§ Supplied records:
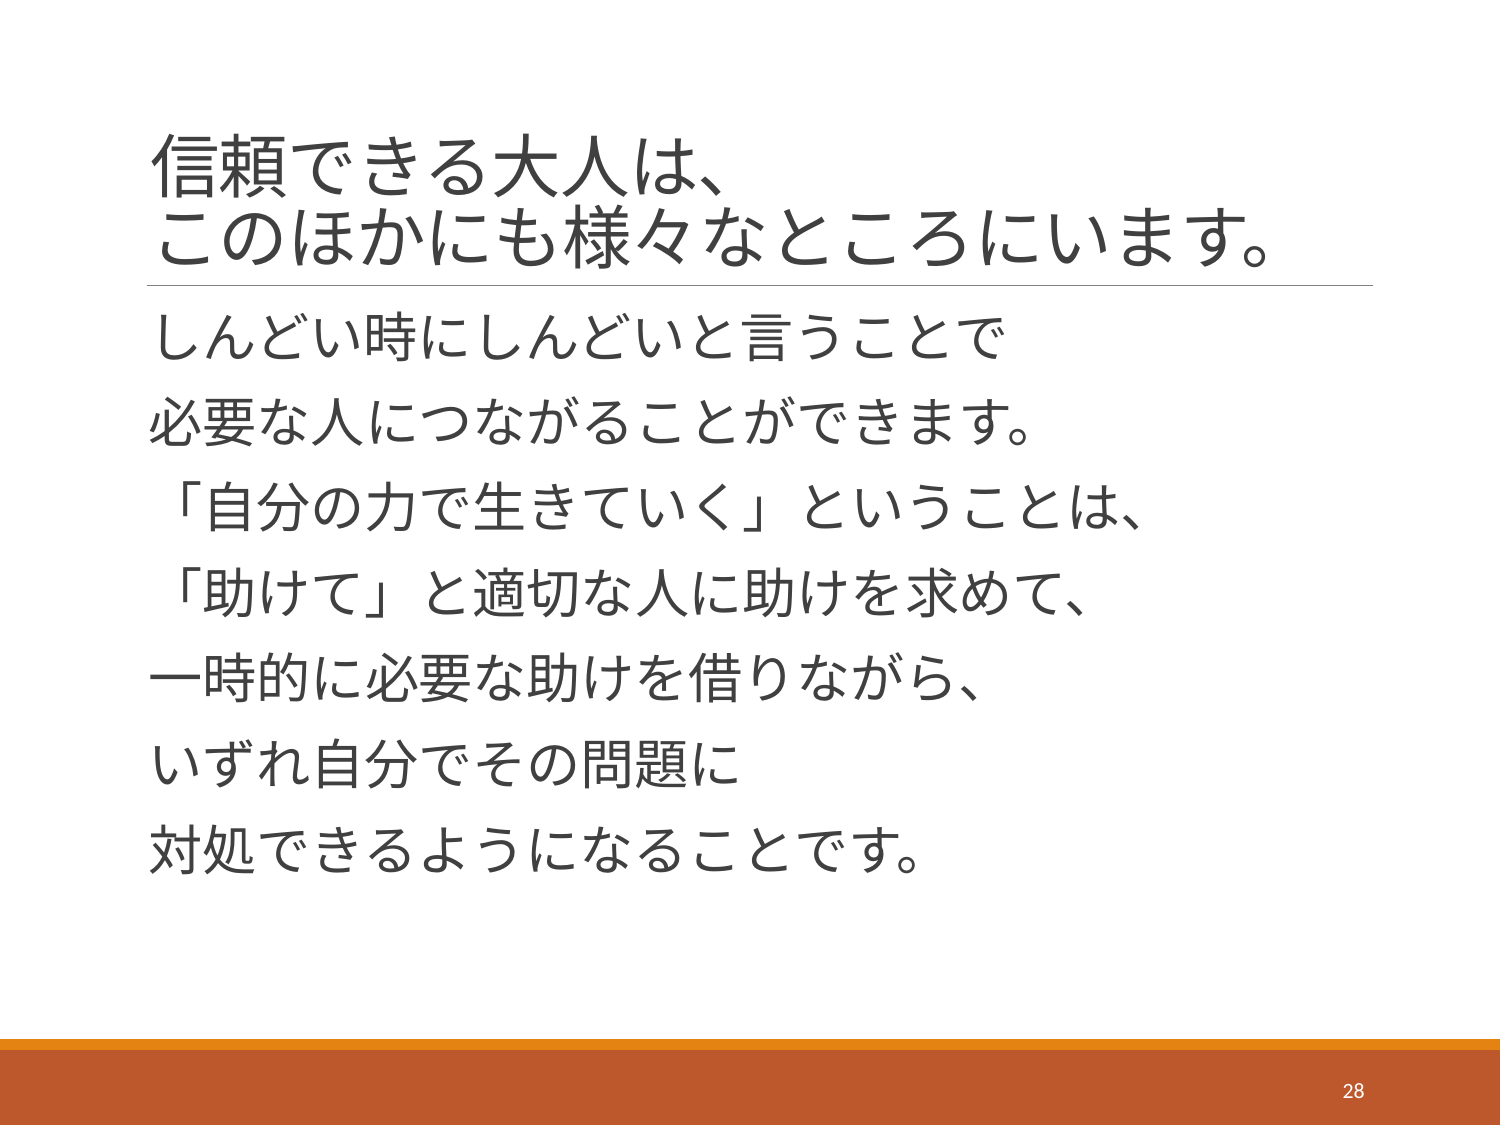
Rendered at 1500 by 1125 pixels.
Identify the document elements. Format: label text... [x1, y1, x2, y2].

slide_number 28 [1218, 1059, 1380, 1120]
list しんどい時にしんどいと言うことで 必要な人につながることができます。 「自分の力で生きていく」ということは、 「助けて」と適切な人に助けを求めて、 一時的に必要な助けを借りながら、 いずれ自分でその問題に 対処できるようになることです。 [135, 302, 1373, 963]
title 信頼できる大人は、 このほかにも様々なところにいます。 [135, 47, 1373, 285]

§ What this task involves: Nothing but an exact copy of the data, without its images, should make up your answer.

§ Answer box:
Rendered at 1500 by 1125 pixels.
Identify the document elements. Format: label text... [x1, y1, x2, y2].

slide_number 28 [1218, 1059, 1380, 1120]
list しんどい時にしんどいと言うことで 必要な人につながることができます。 「自分の力で生きていく」ということは、 「助けて」と適切な人に助けを求めて、 一時的に必要な助けを借りながら、 いずれ自分でその問題に 対処できるようになることです。 [135, 302, 1373, 963]
title 信頼できる大人は、 このほかにも様々なところにいます。 [135, 47, 1373, 285]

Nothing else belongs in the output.